The self-attention mechanism computes:

Q = W_Q * U,  K = W_K * U,  V = W_V * U
U' = softmax(QK^T / sqrt(d_k)) * V
S = tanh(W * U' + b)

where S is the profitability score for each stock — the signal that drives selection. The HLA picks the top-scoring assets for the next period.

The HLA is trained using Advantage Actor-Critic (A2C) via Stable Baselines. The actor selects assets based on profitability scores; the critic estimates the value of those selections. The reward has two components: immediate reward from the quality of selected stocks, and aggregate reward from how well the low-level agent performs with those selections.

Low-Level Agent — Portfolio Optimization

The low-level agent (LLA) operates at the daily level within each period, continuously adjusting portfolio weights across the stocks chosen by the HLA.

State — A tensor of shape (L, M+1, F) capturing the lookback window L, M selected stocks plus cash, and F features (close, open, high, low, volume).

Action — Continuous weight vector W = (w0, w1, …, wN) where weights sum to 1.

Reward — Directly tied to the goal-based objective:

R = -alpha * exp((P_t - GOAL)^2 / T) + mu * R_{t+1} - gamma * sigma^2 - theta * MDD - cost

The first term penalizes distance from the target wealth. The remaining terms balance portfolio return, volatility, maximum drawdown, and transaction costs. The exponential penalty on goal distance means the agent is increasingly punished as the portfolio drifts further from the consumption target — a fundamentally different incentive structure than maximizing Sharpe.

The LLA uses a custom CNN embedded within Proximal Policy Optimization (PPO) to extract features from the price tensor and output portfolio weights. PPO’s clipped objective prevents destructively large policy updates — important when portfolio weights directly translate to real capital allocation.

How the Levels Interact

The two agents share an environment but operate at different time scales:

  1. At the start of each period, the HLA selects stocks based on profitability scores from GRU + attention.
  2. Every day within that period, the LLA adjusts weights across the selected stocks to maximize goal-reaching probability.
  3. The LLA’s cumulative reward feeds back into the HLA’s training signal — so the HLA learns to select stocks that are not just individually promising, but collectively optimizable.
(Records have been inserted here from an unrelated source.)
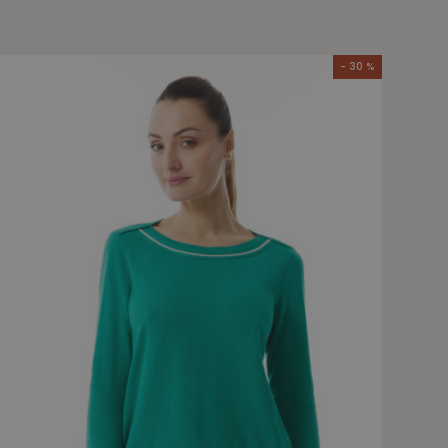
- 30 %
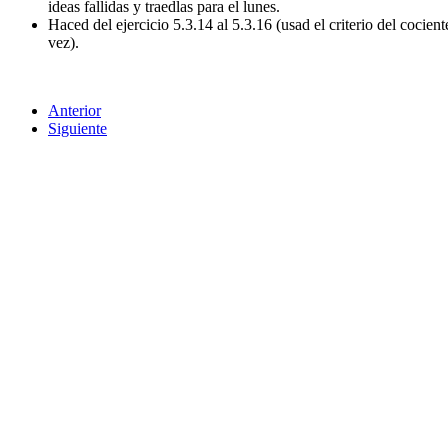
ideas fallidas y traedlas para el lunes.
Haced del ejercicio 5.3.14 al 5.3.16 (usad el criterio del coci
vez).
Anterior
Siguiente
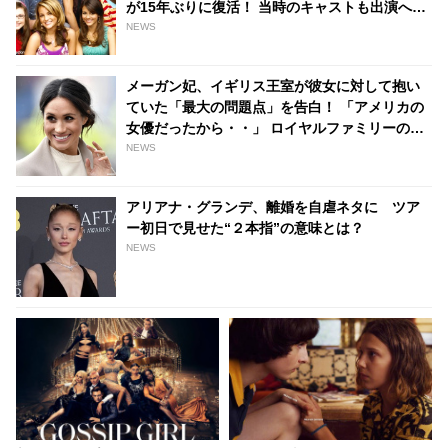
が15年ぶりに復活！ 当時のキャストも出演へ…
一体どんなストーリーになる？ - tvgroove
NEWS
メーガン妃、イギリス王室が彼女に対して抱い
ていた「最大の問題点」を告白！ 「アメリカの
女優だったから・・」 ロイヤルファミリーの複
雑な事情が明らかに - tvgroove
NEWS
アリアナ・グランデ、離婚を自虐ネタに ツア
ー初日で見せた“２本指”の意味とは？
NEWS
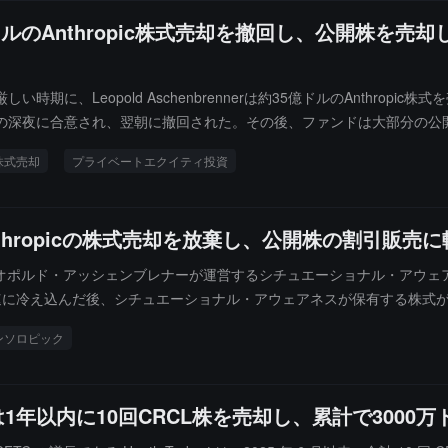
ルのAnthropic株式売却を撤回し、公開株を
、Leopold Aschenbrennerは約35億ドルのAnthropic
の深夜に合意され、翌朝に撤回された。その後、ファンドは大部分の公開
持した。彼は投資家への手紙の中で、ファンドがレバレッジを清算し、プライ
株式売却
プライベートエクイティ投資
hropicの株式売却を放棄し、公開株の割引販売に
レオポルド・アッシェンブレナーが運営するシチュエーショナル・アウェ
速に冷え込んだ後、シチュエーショナル・アウェアネスが保有する株式
を受けました。関係者によると、他のヘッジファンドがそのポジション
ンソロピック
。7月下旬、レオポルドはカーメルでの結婚式の最中もチームと連続して
期合意に達し、約35億ドルのアンソロピック株式を売却する計画を立
リオを保持することを選び、公開市場の株式を売却することにしました
1年以内に10回CRCL株を売却し、累計で3000
低い割引で基金の公開株式投資ポートフォリオの大部分の資産を取得しま
了後、関連するAIおよび半導体株は木曜日に反発し、シタデルはその恩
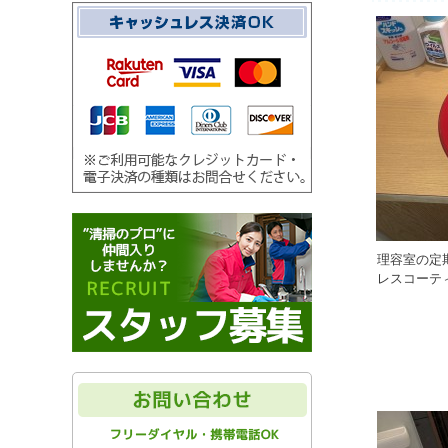
理容室の定
レスコーテ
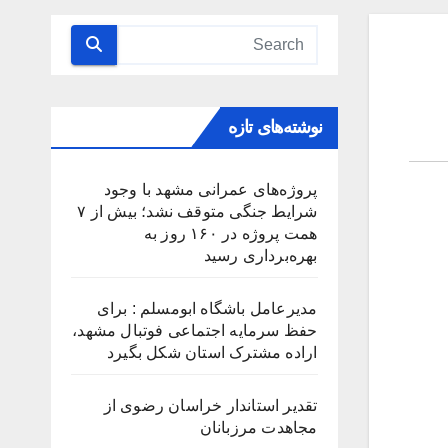
نوشته‌های تازه
پروژه‌های عمرانی مشهد با وجود
شرایط جنگی متوقف نشد؛ بیش از ۷
همت پروژه در ۱۶۰ روز به
بهره‌برداری رسید
مدیرعامل باشگاه ابومسلم : برای
حفظ سرمایه اجتماعی فوتبال مشهد،
اراده مشترک استان شکل بگیرد
تقدیر استاندار خراسان رضوی از
مجاهدت مرزبانان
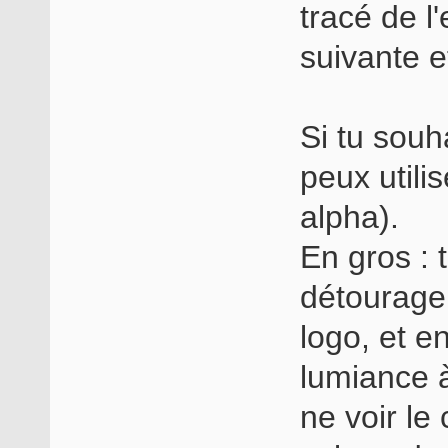
tracé de l'
suivante e
Si tu souh
peux utili
alpha).
En gros :
détourage 
logo, et e
lumiance 
ne voir le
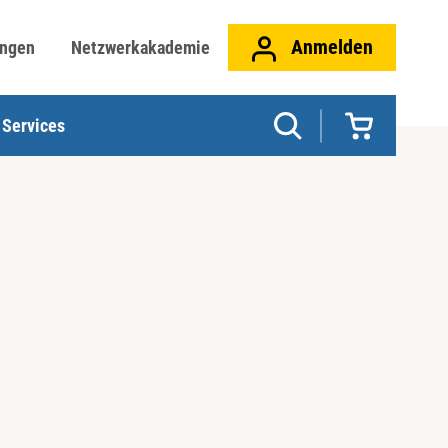
Anmelden
ungen
Netzwerkakademie
Services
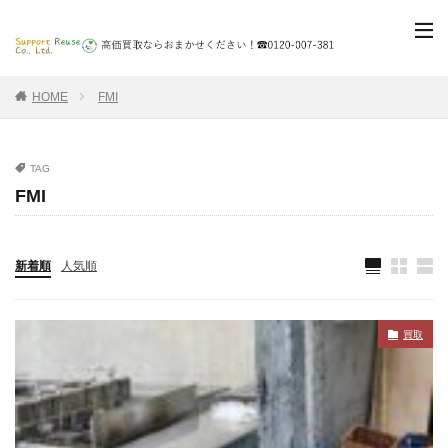
HOME
FMI
TAG
FMI
新着順
人気順
買取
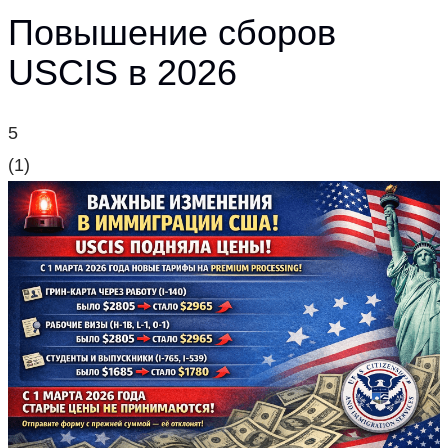
Повышение сборов
USCIS в 2026
5
(
1
)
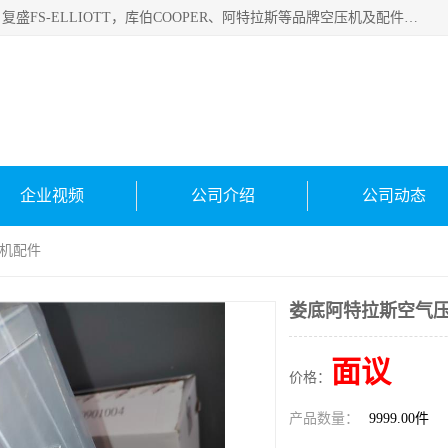
绍兴金戈贸易有限公司主要经营品牌：美国寿力、英格索兰、复盛FS-ELLIOTT，库伯COOPER、阿特拉斯等品牌空压机及配件销售；承接全厂空气压缩机管理、维护保养；节能改造；气体干燥机销售、维护、维修、保养。销售各种品牌空压机空气滤芯、油滤芯、油气分离器；精密过滤器滤芯；除油雾滤芯；抽真空滤芯，消音器，疏水器。劳务承接：全厂空压机维修保养工程，安装工程；移机或汰换工程；节能改造工程等。
企业视频
公司介绍
公司动态
压机配件
娄底阿特拉斯空气压
面议
价格：
产品数量：
9999.00件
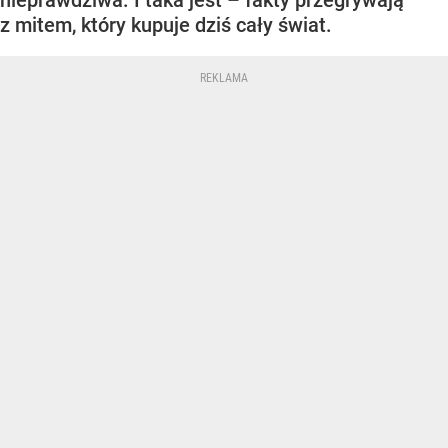
z mitem, który kupuje dziś cały świat.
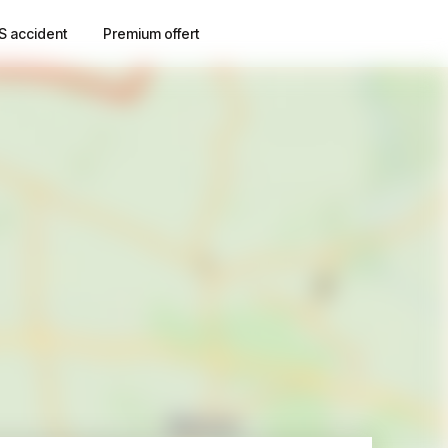
S accident
Premium offert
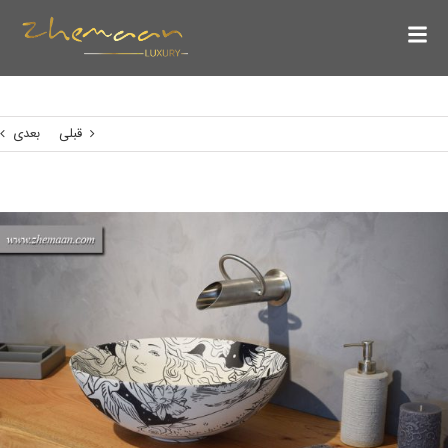
قبلی
بعدی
This feedback loop is what makes the framework end-to-end: the selection model learns what makes a good portfolio, not just what makes a good individual stock.

Experiment Setup

We tested on 30 diverse indices from Bloomberg spanning bonds (LBUSTRUU), global equities (MSCI Europe, Japan, North America, Pacific), sector ETFs (S&P 500 Consumer Discretionary, Energy, Financials, Health Care, Tech, Utilities), size factors (Russell 1000 Growth/Value, Russell 2000, Microcap), and commodities (BCOMTR).

Stock prices were simulated forward using Monte Carlo simulation with Geometric Brownian Motion calibrated to historical log-returns — testing the strategy across thousands of possible market paths rather than a single historical trajectory.

Baselines compared:

Strategy Description
TSM Time-series momentum — select positive-return stocks
CSM Cross-sectional momentum — select top-2 performers
MR Mean reversion — buy below Bollinger Band
UCRP Uniform constant re-balanced portfolio (equal weight)
HLA + UCRP HLA stock selection with equal weighting

Results

On the test set, the HRL model outperformed all baselines:

Metric HRL
Annualized Return 14.81%
Annualized Sharpe 2.13

The model achieved the highest annualized return (14.81%) and highest Sharpe (2.13) against all baselines. The key advantage is adaptability: unlike static momentum or mean-reversion rules, the RL agents update their policies based on observed rewards, exploiting changing market conditions across regimes. The mean-reversion baseline showed a negative Sharpe ratio, highlighting its inability to adapt to trending markets within the simulation.

Achieved an 18% improvement in annualized returns and a Sharpe ratio of 2.3 over traditional Mean-Variance Optimization on targeted backtests — demonstrating that the goal-based objective coupled with hierarchical decision-making produces materially better outcomes than the standard efficient frontier approach.